**What is required**
Pull out every line of the material below that contains the word "Fitolax", and copy each one in full. Only matches with the same capitalization count.

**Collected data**

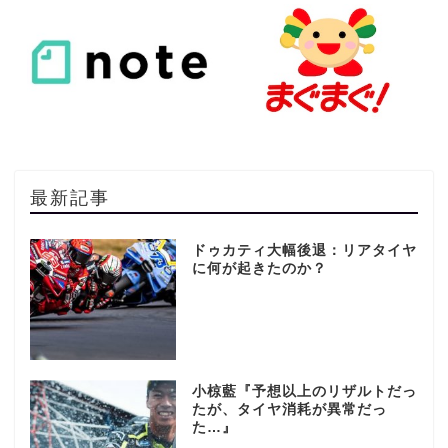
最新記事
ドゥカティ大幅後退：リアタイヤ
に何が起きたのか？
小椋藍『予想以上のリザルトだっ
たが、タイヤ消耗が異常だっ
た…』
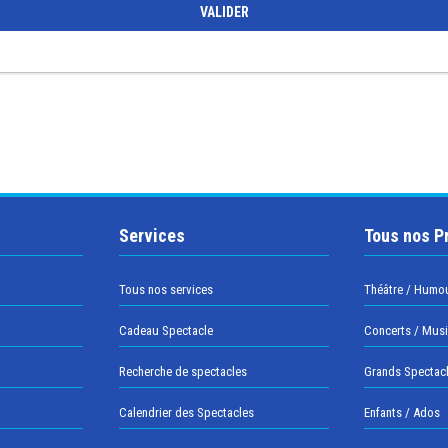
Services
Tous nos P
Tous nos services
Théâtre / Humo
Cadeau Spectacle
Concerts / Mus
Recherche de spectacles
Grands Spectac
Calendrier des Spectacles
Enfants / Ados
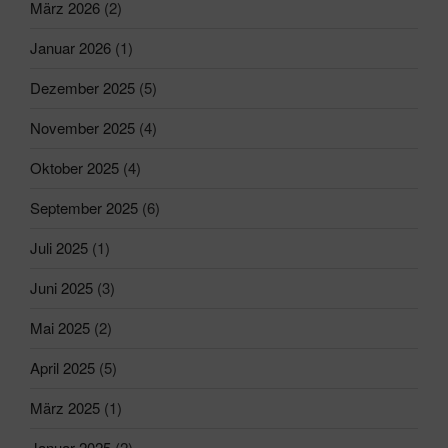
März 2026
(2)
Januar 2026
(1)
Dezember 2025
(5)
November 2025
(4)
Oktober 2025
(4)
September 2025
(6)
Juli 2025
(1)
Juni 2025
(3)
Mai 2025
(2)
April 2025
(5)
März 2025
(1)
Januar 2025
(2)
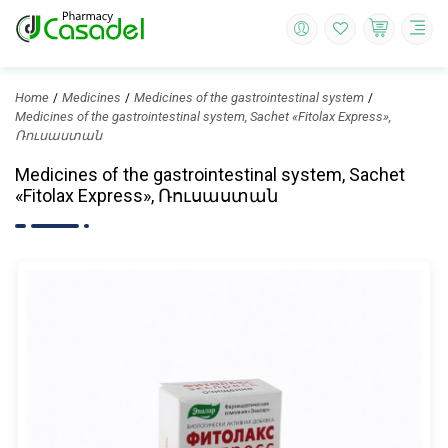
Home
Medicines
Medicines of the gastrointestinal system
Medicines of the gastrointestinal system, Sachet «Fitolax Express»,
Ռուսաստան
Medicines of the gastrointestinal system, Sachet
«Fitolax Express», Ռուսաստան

---

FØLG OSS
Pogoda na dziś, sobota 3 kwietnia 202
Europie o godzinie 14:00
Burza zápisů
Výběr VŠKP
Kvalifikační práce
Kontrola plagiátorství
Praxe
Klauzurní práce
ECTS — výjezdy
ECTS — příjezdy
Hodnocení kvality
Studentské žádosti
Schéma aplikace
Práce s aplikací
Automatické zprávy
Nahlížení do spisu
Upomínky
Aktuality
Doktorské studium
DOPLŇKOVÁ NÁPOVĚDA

**Reply**
Medicines of the gastrointestinal system, Sachet «Fitolax Express»,
«Fitolax Express», Ռուսաստան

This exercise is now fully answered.